Job: Could you reproduce the data between the lines holding "Skilled and Rehabilitative Care" and "OM System (Olympus) ODMS", inclusive, leaving out the pictures?

=== Begin Enclosure ===

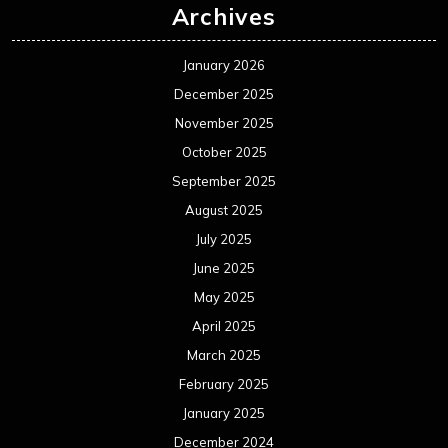
Archives
January 2026
December 2025
November 2025
October 2025
September 2025
August 2025
July 2025
June 2025
May 2025
April 2025
March 2025
February 2025
January 2025
December 2024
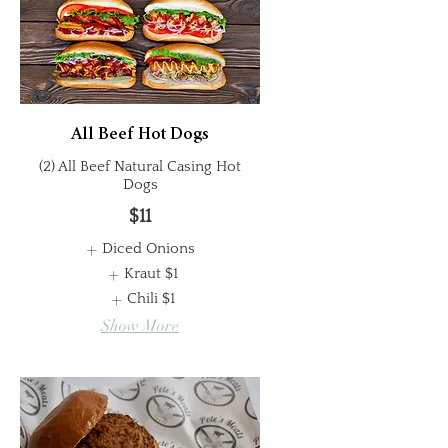
All Beef Hot Dogs
(2) All Beef Natural Casing Hot
Dogs
$11
Diced Onions
Kraut
$1
Chili
$1
Show More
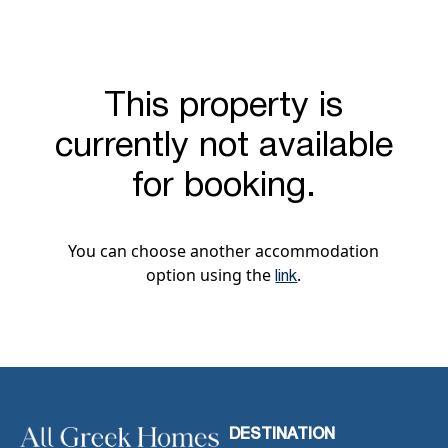
This property is
currently not available
for booking.
You can choose another accommodation
option using the
.
link
DESTINATION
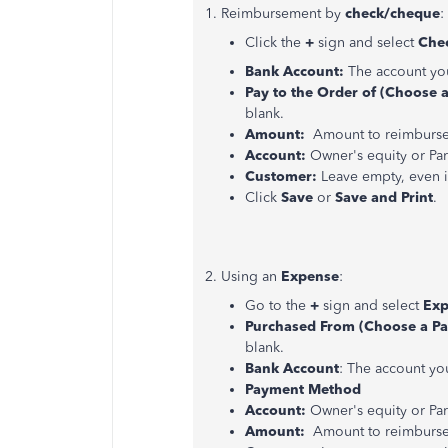
1. Reimbursement by
check/cheque
:
Click the
+
sign and select
Che
Bank Account:
The account you
Pay to the Order of (Choose 
blank.
Amount:
Amount to reimburse 
Account:
Owner's equity or Par
Customer:
Leave empty, even i
Click
Save
or
Save and Print
.
2. Using an
Expense
:
Go to the
+
sign and select
Exp
Purchased From (Choose a Pa
blank.
Bank Account
: The account yo
Payment Method
Account:
Owner's equity or Part
Amount:
Amount to reimburse 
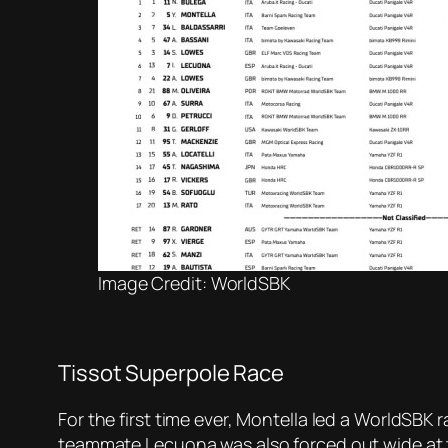
Image Credit: WorldSBK
Tissot Superpole Race
For the first time ever, Montella led a WorldSBK 
teammate Lecuona was also forced out wide at t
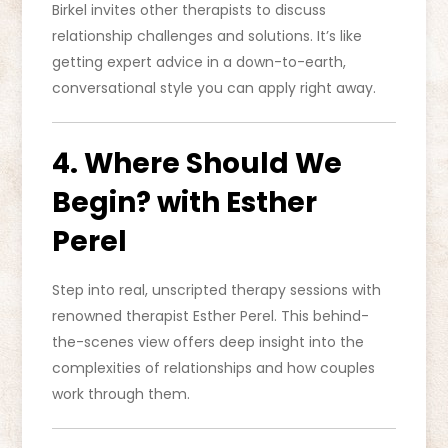
Birkel invites other therapists to discuss
relationship challenges and solutions. It’s like
getting expert advice in a down-to-earth,
conversational style you can apply right away.
4. Where Should We
Begin? with Esther
Perel
Step into real, unscripted therapy sessions with
renowned therapist Esther Perel. This behind-
the-scenes view offers deep insight into the
complexities of relationships and how couples
work through them.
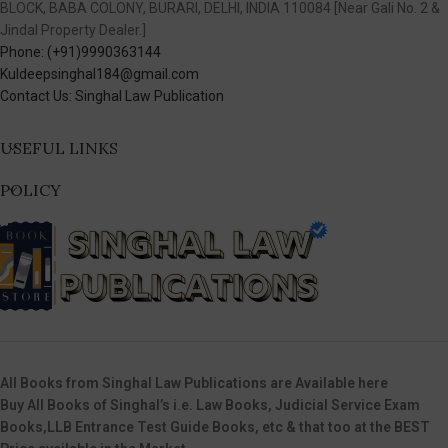
BLOCK, BABA COLONY, BURARI, DELHI, INDIA 110084 [Near Gali No. 2 &
Jindal Property Dealer.]
Phone: (+91)9990363144
Kuldeepsinghal184@gmail.com
Contact Us: Singhal Law Publication
USEFUL LINKS
POLICY
All Books from Singhal Law Publications are Available here
Buy All Books of Singhal’s i.e. Law Books, Judicial Service Exam
Books,LLB Entrance Test Guide Books, etc & that too at the BEST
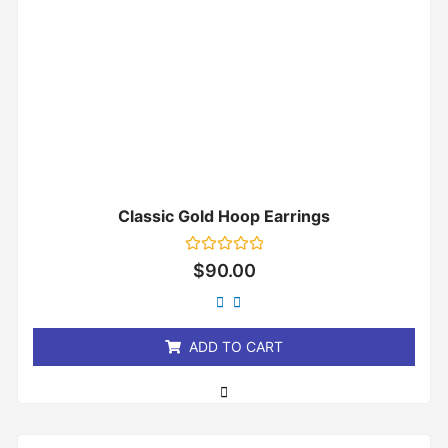
Classic Gold Hoop Earrings
Rated
$
90.00
0
out
of
5
ADD TO CART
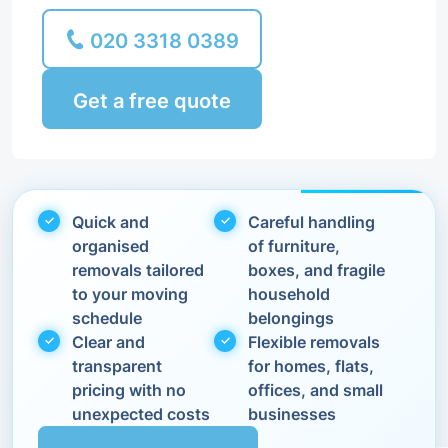
020 3318 0389
Get a free quote
Quick and
Careful handling
organised
of furniture,
removals tailored
boxes, and fragile
to your moving
household
schedule
belongings
Clear and
Flexible removals
transparent
for homes, flats,
pricing with no
offices, and small
unexpected costs
businesses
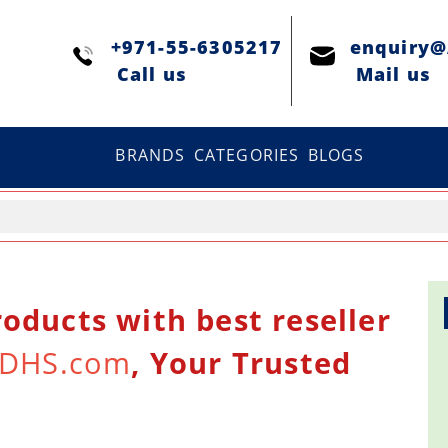
+971-55-6305217
enquiry
Сall us
Mail us
BRANDS
CATEGORIES
BLOGS
oducts with best reseller
DHS.com
, Your Trusted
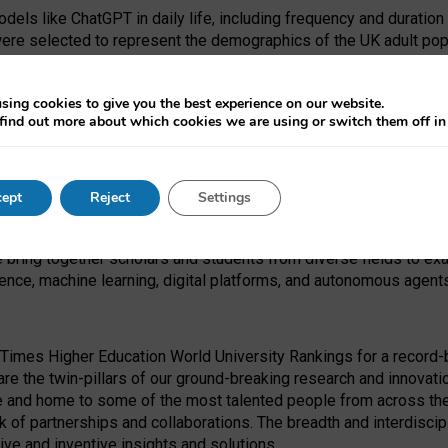
dels like ChatGPT in daily life, including frequency and duration
were selected to represent the demographics of the UK adult pop
sing cookies to give you the best experience on our website.
find out more about which cookies we are using or switch them off i
I Security Institute and the EPSRC under the Ecosystem Leadersh
 had no role in study design, data collection and analysis, decis
ept
Reject
Settings
 forefront of exploring the human impact of emerging technologies
e bring together scholars and students from diverse fields to e
igence, machine learning, digital platforms, and autonomous agent
Times Higher Education World University Rankings for a record-b
re the twin-pillars of our ground-breaking research and innovatio
 and home to some of the most talented people from across the g
 of partnerships and collaborations. The breadth and interdiscipl
ve and inventive insights and solutions.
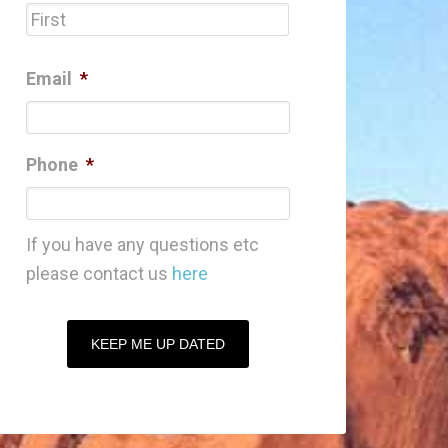
First
Email
*
Phone
*
If you have any questions etc
please contact us
here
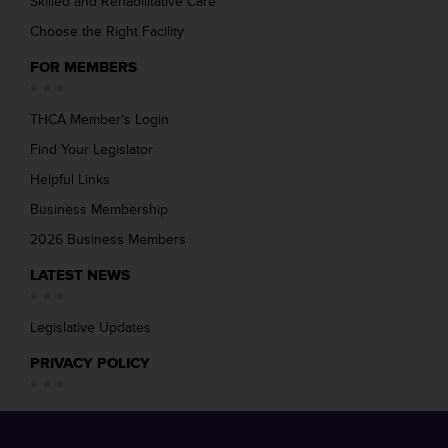
Skilled and Rehabilitative Care
Choose the Right Facility
FOR MEMBERS
THCA Member’s Login
Find Your Legislator
Helpful Links
Business Membership
2026 Business Members
LATEST NEWS
Legislative Updates
PRIVACY POLICY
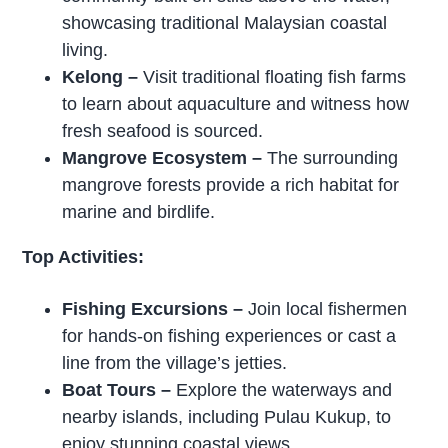
showcasing traditional Malaysian coastal
living.
Kelong
–
Visit traditional floating fish farms
to learn about aquaculture and witness how
fresh seafood is sourced.
Mangrove Ecosystem
–
The surrounding
mangrove forests provide a rich habitat for
marine and birdlife.
Top Activities:
Fishing Excursions
–
Join local fishermen
for hands-on fishing experiences or cast a
line from the village’s jetties.
Boat Tours
–
Explore the waterways and
nearby islands, including Pulau Kukup, to
enjoy stunning coastal views.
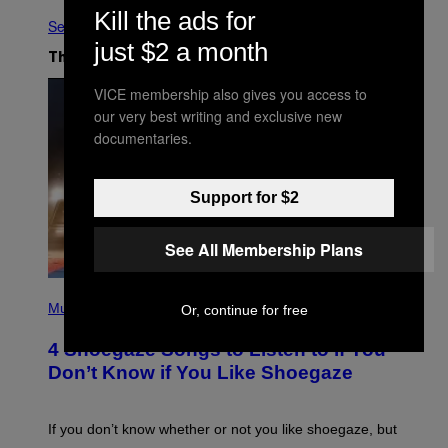
Kill the ads for
See All
just $2 a month
The Latest
VICE membership also gives you access to
our very best writing and exclusive new
documentaries.
Support for $2
See All Membership Plans
P
H
Music
Or, continue for free
O
T
4 Shoegaze Songs to Listen to if You
O
B
Don’t Know if You Like Shoegaze
Y
S
C
O
If you don’t know whether or not you like shoegaze, but
T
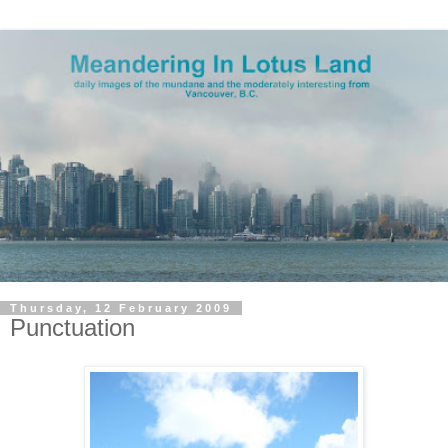
Thursday, 12 February 2009
Punctuation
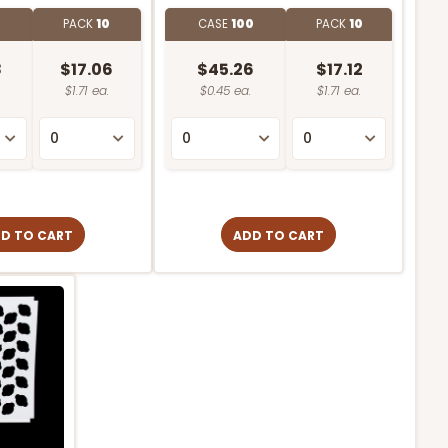
0
PACK
10
CASE
100
PACK
10
8
$17.06
$45.26
$17.12
$1.71 ea.
$0.45 ea.
$1.71 ea.
D TO CART
ADD TO CART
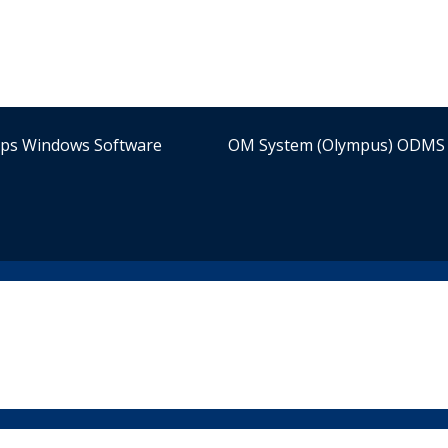
ips Windows Software
OM System (Olympus) ODMS 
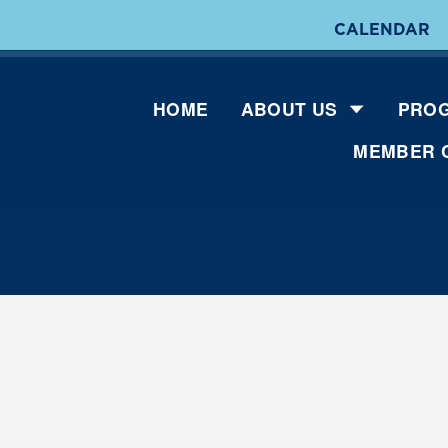
CALENDAR
HOME
ABOUT US
PROG
MEMBER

=== End Enclosure ===

Your response:
Skilled and Rehabilitative Care
Choose the Right Facility
FOR MEMBERS
THCA Member’s Login
Find Your Legislator
Helpful Links
Business Membership
2026 Business Members
LATEST NEWS
Legislative Updates
PRIVACY POLICY
showcasing traditional Malaysian coastal
living.
Kelong
–
Visit traditional floating fish farms
to learn about aquaculture and witness how
fresh seafood is sourced.
Mangrove Ecosystem
–
The surrounding
mangrove forests provide a rich habitat for
marine and birdlife.
Top Activities:
Fishing Excursions
–
Join local fishermen
for hands-on fishing experiences or cast a
line from the village’s jetties.
Boat Tours
–
Explore the waterways and
nearby islands, including Pulau Kukup, to
enjoy stunning coastal views.
Kill the ads for
See All
just $2 a month
The Latest
VICE membership also gives you access to
our very best writing and exclusive new
documentaries.
Support for $2
See All Membership Plans
P
H
Music
Or, continue for free
O
T
4 Shoegaze Songs to Listen to if You
O
B
Don’t Know if You Like Shoegaze
Y
S
C
O
If you don’t know whether or not you like shoegaze, but
T
Thursday, 12 February 2009
Punctuation
0
PACK
10
CASE
100
PACK
10
8
$17.06
$45.26
$17.12
$1.71 ea.
$0.45 ea.
$1.71 ea.
D TO CART
ADD TO CART
ips Windows Software
OM System (Olympus) ODMS 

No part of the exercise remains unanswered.